1997: Final completion of MLK Plaza as we know it today.

2002: Bust vandalized by throwing it into the reflection pool.

2003: Another vandalism attempt, this time not as “successful” but USF officials took two months making it even stronger.


The MLK bust, recast from its original head to include a neck and shoulders, is made out of bronze and stands at the exact height King stood.


Five stretches of granite cut through the concrete plaza, all originating from the base of the bust and heading toward Boston, Washington D.C., Atlanta, Montgomery and Memphis. All of these cities held significance for King and his mission to strengthen social equality.

On the other side of the reflection pond and fountain are the words of King’s “I Have a Dream” speech, engraved in granite panels.


Just as it was during the real man’s life, the MLK bust has faced some pretty bad days. In 2002 the bust was removed from its granite pedestal by a vandal and thrown into the reflecting pond.
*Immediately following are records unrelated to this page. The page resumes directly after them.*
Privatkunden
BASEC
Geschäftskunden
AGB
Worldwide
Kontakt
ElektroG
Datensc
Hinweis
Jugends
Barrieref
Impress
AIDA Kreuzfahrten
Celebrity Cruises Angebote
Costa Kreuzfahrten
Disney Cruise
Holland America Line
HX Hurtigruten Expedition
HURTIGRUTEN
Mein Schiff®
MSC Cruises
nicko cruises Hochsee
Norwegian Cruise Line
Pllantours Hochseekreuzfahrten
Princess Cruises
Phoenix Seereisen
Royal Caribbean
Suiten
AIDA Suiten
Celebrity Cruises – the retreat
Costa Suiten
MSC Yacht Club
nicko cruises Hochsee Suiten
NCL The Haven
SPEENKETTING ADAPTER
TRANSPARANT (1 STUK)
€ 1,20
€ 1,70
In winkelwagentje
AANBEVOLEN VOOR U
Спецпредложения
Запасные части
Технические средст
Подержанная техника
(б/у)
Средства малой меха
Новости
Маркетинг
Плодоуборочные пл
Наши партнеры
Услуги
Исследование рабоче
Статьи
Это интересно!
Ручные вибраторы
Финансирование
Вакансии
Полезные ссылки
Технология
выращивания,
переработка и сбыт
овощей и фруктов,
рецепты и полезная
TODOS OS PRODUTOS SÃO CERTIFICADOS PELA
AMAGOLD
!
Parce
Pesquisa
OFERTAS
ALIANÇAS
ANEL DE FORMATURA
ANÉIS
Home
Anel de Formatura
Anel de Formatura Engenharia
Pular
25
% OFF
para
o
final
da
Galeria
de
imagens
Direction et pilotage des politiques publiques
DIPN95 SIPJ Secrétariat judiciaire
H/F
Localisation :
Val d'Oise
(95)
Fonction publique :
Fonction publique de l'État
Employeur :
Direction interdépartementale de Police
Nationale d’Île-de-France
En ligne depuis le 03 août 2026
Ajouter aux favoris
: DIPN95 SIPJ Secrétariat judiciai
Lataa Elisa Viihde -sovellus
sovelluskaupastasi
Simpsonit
The fortunate aspect is that the bust wasn’t damaged and could be set back in place. Unfortunately, the following year someone tried to pry the bust off the granite, bending some of the supporting rods. They only managed to lift it about a quarter of an inch off the platform. But it still took two months to make the repairs.


The majority of the time, though, the bust remains unscathed. MLK Plaza serves as a common meeting place at USF, and the engravings of the speech emphasize the university’s dedication to diversity.


Some may question the direct connection that King has to USF. He actually came to speak in Tampa before he made his “I Have a Dream” speech or was named “Man of the Year” by Time. In 2011, his son Martin Luther King III came to USF to talk about his father’s legacy and the continuing evolution of social equality.